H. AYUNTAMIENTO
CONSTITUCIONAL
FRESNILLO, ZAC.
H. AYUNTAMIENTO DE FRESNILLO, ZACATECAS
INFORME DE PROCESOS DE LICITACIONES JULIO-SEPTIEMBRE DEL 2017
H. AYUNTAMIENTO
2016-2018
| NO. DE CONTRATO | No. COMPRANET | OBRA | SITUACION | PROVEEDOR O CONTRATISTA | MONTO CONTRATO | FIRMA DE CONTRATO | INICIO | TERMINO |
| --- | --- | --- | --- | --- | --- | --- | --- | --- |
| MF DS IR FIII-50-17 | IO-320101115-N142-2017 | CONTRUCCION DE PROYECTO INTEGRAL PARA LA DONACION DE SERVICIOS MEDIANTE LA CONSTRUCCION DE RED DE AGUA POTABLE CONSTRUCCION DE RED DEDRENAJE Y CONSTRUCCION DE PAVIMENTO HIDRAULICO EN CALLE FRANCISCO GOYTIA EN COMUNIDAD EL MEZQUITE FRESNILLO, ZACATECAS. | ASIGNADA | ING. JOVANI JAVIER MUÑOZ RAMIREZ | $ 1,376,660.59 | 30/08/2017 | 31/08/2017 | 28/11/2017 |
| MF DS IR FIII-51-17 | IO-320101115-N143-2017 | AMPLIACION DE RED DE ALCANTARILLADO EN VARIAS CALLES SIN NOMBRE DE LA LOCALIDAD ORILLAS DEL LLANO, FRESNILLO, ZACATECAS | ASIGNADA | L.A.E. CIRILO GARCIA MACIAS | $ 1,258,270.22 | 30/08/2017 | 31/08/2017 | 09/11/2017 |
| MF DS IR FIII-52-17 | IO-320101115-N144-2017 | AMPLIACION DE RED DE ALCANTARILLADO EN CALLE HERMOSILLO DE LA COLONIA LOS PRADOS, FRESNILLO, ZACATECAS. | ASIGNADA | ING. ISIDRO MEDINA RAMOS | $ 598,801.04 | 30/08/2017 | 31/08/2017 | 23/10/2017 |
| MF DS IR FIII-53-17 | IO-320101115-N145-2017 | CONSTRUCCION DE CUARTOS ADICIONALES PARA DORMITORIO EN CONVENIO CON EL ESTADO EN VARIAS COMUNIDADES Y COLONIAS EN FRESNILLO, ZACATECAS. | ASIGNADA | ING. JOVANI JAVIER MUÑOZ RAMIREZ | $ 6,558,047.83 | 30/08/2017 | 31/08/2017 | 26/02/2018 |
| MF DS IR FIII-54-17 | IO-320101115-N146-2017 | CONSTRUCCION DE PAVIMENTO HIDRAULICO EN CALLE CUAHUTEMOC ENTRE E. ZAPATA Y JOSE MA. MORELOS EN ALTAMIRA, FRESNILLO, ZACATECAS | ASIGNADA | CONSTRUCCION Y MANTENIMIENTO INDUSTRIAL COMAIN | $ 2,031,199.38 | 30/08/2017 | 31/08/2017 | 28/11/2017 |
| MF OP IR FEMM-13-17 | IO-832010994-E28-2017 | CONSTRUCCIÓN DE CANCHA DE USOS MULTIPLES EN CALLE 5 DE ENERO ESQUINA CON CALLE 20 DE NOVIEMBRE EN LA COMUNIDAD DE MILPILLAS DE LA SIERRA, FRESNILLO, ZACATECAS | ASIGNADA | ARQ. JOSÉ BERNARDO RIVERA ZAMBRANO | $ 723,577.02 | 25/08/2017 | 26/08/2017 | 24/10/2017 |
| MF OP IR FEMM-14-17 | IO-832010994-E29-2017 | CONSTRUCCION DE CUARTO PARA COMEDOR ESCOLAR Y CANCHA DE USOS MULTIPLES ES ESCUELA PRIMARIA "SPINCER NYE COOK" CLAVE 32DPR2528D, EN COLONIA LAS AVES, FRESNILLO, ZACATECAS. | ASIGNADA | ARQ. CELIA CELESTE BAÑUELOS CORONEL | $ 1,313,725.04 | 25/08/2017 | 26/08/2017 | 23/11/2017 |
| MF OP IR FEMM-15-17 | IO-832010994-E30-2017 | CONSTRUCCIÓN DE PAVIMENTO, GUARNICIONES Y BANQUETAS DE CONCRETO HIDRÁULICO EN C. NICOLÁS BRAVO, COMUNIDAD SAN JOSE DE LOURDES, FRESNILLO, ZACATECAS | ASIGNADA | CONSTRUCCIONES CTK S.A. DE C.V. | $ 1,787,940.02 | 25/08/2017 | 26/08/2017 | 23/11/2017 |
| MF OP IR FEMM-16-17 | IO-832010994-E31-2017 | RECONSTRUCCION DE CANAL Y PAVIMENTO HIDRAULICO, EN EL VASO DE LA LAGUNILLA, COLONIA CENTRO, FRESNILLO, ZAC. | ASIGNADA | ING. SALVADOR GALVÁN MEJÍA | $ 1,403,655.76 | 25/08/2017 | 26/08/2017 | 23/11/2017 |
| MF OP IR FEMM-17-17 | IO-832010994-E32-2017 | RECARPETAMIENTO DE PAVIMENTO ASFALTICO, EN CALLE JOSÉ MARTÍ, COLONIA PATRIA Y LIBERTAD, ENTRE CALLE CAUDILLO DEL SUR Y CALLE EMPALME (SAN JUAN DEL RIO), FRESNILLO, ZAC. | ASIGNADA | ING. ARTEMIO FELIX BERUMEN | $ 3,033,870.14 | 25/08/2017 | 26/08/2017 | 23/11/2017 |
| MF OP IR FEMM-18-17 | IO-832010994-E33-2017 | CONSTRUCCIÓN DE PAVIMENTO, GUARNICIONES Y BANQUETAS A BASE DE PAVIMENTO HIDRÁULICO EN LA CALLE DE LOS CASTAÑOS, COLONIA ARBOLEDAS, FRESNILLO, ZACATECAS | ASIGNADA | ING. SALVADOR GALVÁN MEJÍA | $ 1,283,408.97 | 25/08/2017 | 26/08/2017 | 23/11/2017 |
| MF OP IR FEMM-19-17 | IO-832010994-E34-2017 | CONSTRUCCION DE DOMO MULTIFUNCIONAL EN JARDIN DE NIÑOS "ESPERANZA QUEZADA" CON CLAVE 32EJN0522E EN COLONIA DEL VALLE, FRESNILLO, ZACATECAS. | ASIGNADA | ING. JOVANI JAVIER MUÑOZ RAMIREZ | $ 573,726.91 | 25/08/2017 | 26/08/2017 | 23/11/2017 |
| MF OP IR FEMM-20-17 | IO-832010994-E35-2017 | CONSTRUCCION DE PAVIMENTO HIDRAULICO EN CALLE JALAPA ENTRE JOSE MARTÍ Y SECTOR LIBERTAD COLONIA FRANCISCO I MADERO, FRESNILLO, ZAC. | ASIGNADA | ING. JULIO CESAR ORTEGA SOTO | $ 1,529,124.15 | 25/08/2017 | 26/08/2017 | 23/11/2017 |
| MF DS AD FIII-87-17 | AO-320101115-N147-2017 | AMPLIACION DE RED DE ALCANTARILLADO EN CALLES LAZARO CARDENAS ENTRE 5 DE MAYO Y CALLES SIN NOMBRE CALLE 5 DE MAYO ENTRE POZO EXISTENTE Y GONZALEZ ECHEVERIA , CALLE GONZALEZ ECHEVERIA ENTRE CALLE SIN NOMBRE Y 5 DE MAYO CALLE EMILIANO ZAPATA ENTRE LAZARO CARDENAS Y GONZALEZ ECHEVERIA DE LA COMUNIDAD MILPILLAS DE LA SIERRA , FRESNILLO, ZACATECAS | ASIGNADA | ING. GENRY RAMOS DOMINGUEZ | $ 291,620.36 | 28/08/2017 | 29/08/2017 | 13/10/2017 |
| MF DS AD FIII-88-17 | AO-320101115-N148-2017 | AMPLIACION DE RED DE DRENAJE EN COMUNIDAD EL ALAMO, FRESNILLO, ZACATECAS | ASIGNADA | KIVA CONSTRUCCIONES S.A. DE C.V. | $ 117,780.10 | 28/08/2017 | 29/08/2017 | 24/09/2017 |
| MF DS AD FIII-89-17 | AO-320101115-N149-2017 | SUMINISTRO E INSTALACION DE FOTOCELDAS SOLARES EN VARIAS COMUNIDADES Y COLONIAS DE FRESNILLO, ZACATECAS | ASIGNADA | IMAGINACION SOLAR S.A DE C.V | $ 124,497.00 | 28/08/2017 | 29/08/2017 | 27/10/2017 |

--

§ PROBLEM STATEMENT:
In the listing above, find the line with "31/08/2017 | 09/11/2017 |" and the line with "2,031,199.38 | 30/08/2017 | 31/08/2017 | 28/11/2017 |"; output exactly those lines and all lines between them.

§ WRITTEN ANSWER:
| MF DS IR FIII-51-17 | IO-320101115-N143-2017 | AMPLIACION DE RED DE ALCANTARILLADO EN VARIAS CALLES SIN NOMBRE DE LA LOCALIDAD ORILLAS DEL LLANO, FRESNILLO, ZACATECAS | ASIGNADA | L.A.E. CIRILO GARCIA MACIAS | $ 1,258,270.22 | 30/08/2017 | 31/08/2017 | 09/11/2017 |
| MF DS IR FIII-52-17 | IO-320101115-N144-2017 | AMPLIACION DE RED DE ALCANTARILLADO EN CALLE HERMOSILLO DE LA COLONIA LOS PRADOS, FRESNILLO, ZACATECAS. | ASIGNADA | ING. ISIDRO MEDINA RAMOS | $ 598,801.04 | 30/08/2017 | 31/08/2017 | 23/10/2017 |
| MF DS IR FIII-53-17 | IO-320101115-N145-2017 | CONSTRUCCION DE CUARTOS ADICIONALES PARA DORMITORIO EN CONVENIO CON EL ESTADO EN VARIAS COMUNIDADES Y COLONIAS EN FRESNILLO, ZACATECAS. | ASIGNADA | ING. JOVANI JAVIER MUÑOZ RAMIREZ | $ 6,558,047.83 | 30/08/2017 | 31/08/2017 | 26/02/2018 |
| MF DS IR FIII-54-17 | IO-320101115-N146-2017 | CONSTRUCCION DE PAVIMENTO HIDRAULICO EN CALLE CUAHUTEMOC ENTRE E. ZAPATA Y JOSE MA. MORELOS EN ALTAMIRA, FRESNILLO, ZACATECAS | ASIGNADA | CONSTRUCCION Y MANTENIMIENTO INDUSTRIAL COMAIN | $ 2,031,199.38 | 30/08/2017 | 31/08/2017 | 28/11/2017 |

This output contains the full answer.